Die kommen zur Gespensterstunde, und das ist nicht immer einfach,
die Serien zu sehen und die Sache mit den Eltern irgendwie zu
regeln.
Und es gibt auch den einen oder anderen Spielfilm, in dem das
Leben homosexueller Menschen, übersetzt: von
uns Lesben und Schwulen, zu sehen ist. Viele Lesben und Schwule
sehen die Filme und halten sich dran. Aber ist es so wirklich,
unser Leben? Filme müssen jedoch auch aktion
haben, sonst werden sie abgeschaltet. Hat unser Leben denn so
viel aktion?
Und nicht jede Lesbe, nicht jeder Schwule gehören der amerikanischen
Mittelschicht an.
Und nicht alle Sorgen, die wir haben, werden auch in den
Filmen dargestellt, wenngleich man sagen kann, dass die FilmemacherInnen
schon recht oft den Punkt treffen. Das muss auch so sein, denn
wer sollte sie sich sonst anschauen?
Aber Sorgen in nem Film sehen und selber haben, das ist ja doch
etwas anderes. Und im Leben kommt nicht ein großzügiger
und trotz seiner politisch nicht korrekter Sexhaltung solidarischer
Brien mit einem Bündel Banknoten. Da kommt überhaupt
niemand mit Banknoten, und wenn doch mal jemand damit käme,
müsste man schon wirklich sehr sehr vorsichtig sein.

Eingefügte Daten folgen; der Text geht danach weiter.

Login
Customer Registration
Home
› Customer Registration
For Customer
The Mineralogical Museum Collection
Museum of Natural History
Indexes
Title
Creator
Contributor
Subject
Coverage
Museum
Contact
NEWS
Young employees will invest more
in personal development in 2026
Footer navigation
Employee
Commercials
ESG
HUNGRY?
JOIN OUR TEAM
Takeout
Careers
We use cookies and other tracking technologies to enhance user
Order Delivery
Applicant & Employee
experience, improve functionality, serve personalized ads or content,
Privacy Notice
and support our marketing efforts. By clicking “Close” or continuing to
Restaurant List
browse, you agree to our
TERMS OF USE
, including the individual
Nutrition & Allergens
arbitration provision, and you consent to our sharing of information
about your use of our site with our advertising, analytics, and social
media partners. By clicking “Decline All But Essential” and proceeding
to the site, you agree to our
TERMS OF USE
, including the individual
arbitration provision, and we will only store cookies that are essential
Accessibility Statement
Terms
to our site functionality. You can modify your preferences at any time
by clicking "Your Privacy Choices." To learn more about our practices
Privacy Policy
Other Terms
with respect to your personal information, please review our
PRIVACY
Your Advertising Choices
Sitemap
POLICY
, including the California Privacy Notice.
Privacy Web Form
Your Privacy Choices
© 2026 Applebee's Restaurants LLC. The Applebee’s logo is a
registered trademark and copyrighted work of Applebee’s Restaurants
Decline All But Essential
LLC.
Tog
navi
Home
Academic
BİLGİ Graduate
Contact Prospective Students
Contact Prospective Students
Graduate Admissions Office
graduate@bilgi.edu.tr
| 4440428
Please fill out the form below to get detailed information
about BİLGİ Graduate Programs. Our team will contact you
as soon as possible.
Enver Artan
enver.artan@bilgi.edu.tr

Viele Lesben und Schwule sagen, dass sie ihre ersten Schritte
mit dem Coming-out auf einem CSD gemacht haben, wohin sie sich
neugierig schlichen. Und als sie sahen, wie viele Lesben und
Schwule dort glücklich aussahen, wurden sie ermutigt, doch
ein bisschen mehr zu sich zu stehen. Na und dann, als die Parade
rum war, und als sie sich die Stände angeschaut hatten,
sind sie wieder nachhause und der alte Trott holte sie ein.

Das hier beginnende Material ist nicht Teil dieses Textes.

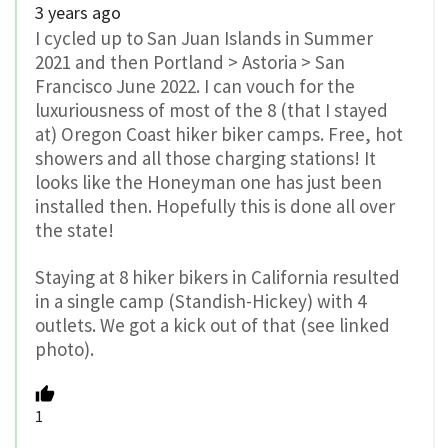
3 years ago
I cycled up to San Juan Islands in Summer
2021 and then Portland > Astoria > San
Francisco June 2022. I can vouch for the
luxuriousness of most of the 8 (that I stayed
at) Oregon Coast hiker biker camps. Free, hot
showers and all those charging stations! It
looks like the Honeyman one has just been
installed then. Hopefully this is done all over
the state!
Staying at 8 hiker bikers in California resulted
in a single camp (Standish-Hickey) with 4
outlets. We got a kick out of that (see linked
photo).
1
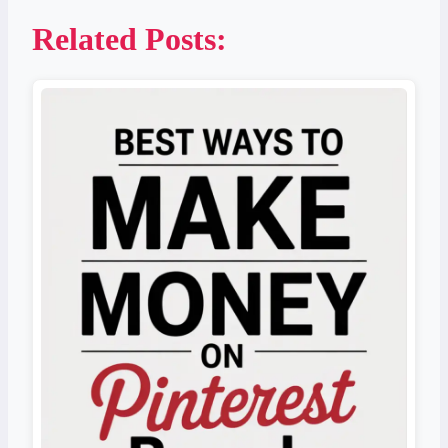
Related Posts:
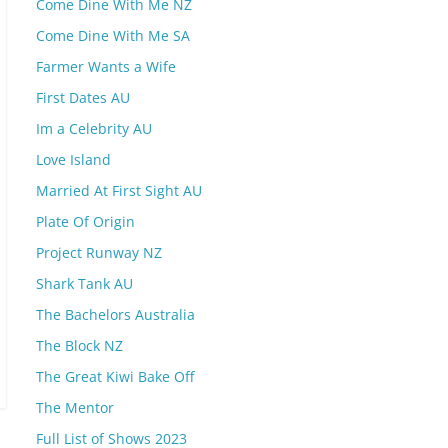
Come Dine With Me NZ
Come Dine With Me SA
Farmer Wants a Wife
First Dates AU
Im a Celebrity AU
Love Island
Married At First Sight AU
Plate Of Origin
Project Runway NZ
Shark Tank AU
The Bachelors Australia
The Block NZ
The Great Kiwi Bake Off
The Mentor
Full List of Shows 2023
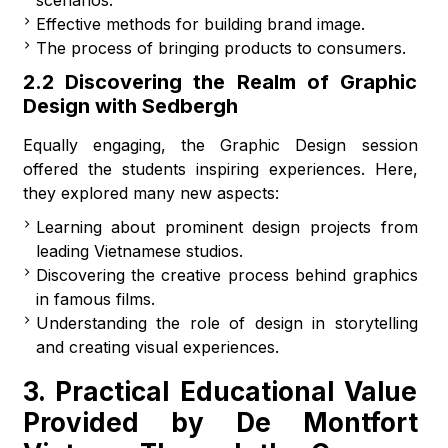
scenarios.
Effective methods for building brand image.
The process of bringing products to consumers.
2.2 Discovering the Realm of Graphic
Design with Sedbergh
Equally engaging, the Graphic Design session
offered the students inspiring experiences. Here,
they explored many new aspects:
Learning about prominent design projects from
leading Vietnamese studios.
Discovering the creative process behind graphics
in famous films.
Understanding the role of design in storytelling
and creating visual experiences.
3. Practical Educational Value
Provided by De Montfort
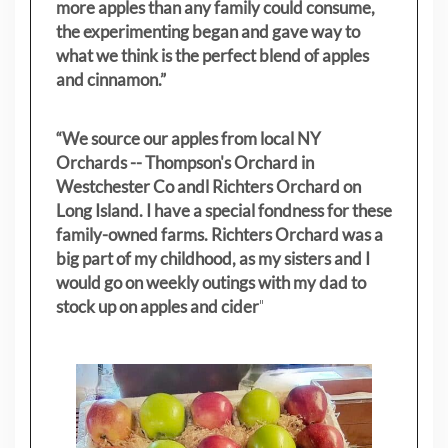
more apples than any family could consume,
the experimenting began and gave way to
what we think is the perfect blend of apples
and cinnamon.”
“We source our apples from local NY
Orchards -- Thompson's Orchard in
Westchester Co andl Richters Orchard on
Long Island. I have a special fondness for these
family-owned farms. Richters Orchard was a
big part of my childhood, as my sisters
and I
would go on weekly outings with my dad to
stock up on apples and cider
"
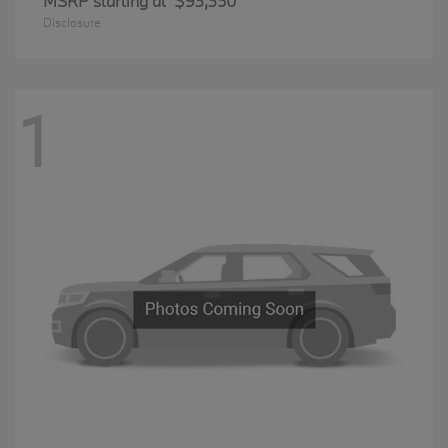
MSRP starting at
$93,350
Disclosure
1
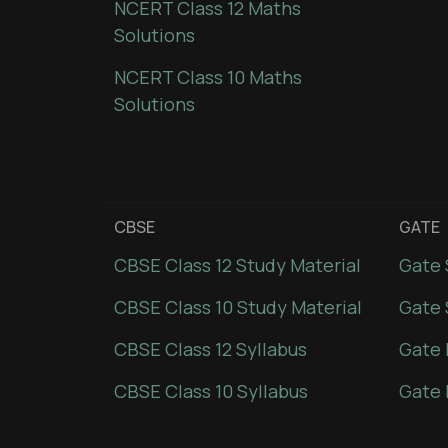
NCERT Class 12 Maths
Solutions
NCERT Class 10 Maths
Solutions
CBSE
GATE
CBSE Class 12 Study Material
Gate 
CBSE Class 10 Study Material
Gate 
CBSE Class 12 Syllabus
Gate 
CBSE Class 10 Syllabus
Gate 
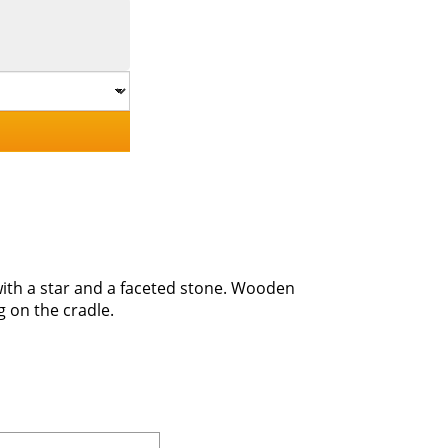
 with a star and a faceted stone. Wooden
g on the cradle.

Manche Infostände waren auch hilfreich. Mit Broschüren
und mit interessierten Gesprächen konnten sie von Menschen
recht nützliche Tipps erhalten, denen sie sonst niemals
begegnet wären.
Aber dann zuhause, die abfälligen Sprüche von Vater,
die bohrenden Fragen von Mutter usw. Und auf der Schule, die
Witze über die Homos, die schwulen Säue
usw. die sie vielleicht tatsächlich gesehen hatten, oder
sie tun sich nur dick damit. Sie wissen ja nicht, wie verletzende
sie damit sind. Und wüssten sie es, wären sie dennoch
verletzend, denn in der Jugend-Cique dominiert die Angeberei
über die Vernunft.
Und den Mut, zu ihnen zu sagen: Na, Du musst das ja ganz
genau wissen, denn Du warst ja sicher dort, den könntest
Du vielleicht nicht so einfach aufbrigen. Das entrüstete:
Da würde ich ja niemals hingehen, du Schwuchtel,
oder: du Lesbe, könntest Du dann grinsend erwidern
mit: naja, Du kümmerst Dich schon recht auffallend
um diese Leute.
Doch ein gutes Gefühl hättest Du mit einer solchen
Antwort auch nicht so richtig. Zwar hättest Du die Lacher-Innen
auf Deiner Seite, doch nur deshalb, weil Du mit ihm/ihr im Wettstreit
der Ablehnung von Homosexuellen gewonnen hättest, also der
Ablehnung von Dir selber.
Natürlich könnten wir in einem solchen Wettstreit immer
gewinnen, weil wir ziemlich schnell alle miesen Tricks kennen
lernen, die es gegen uns gibt, denn wir beobachten besser, notgedrungen.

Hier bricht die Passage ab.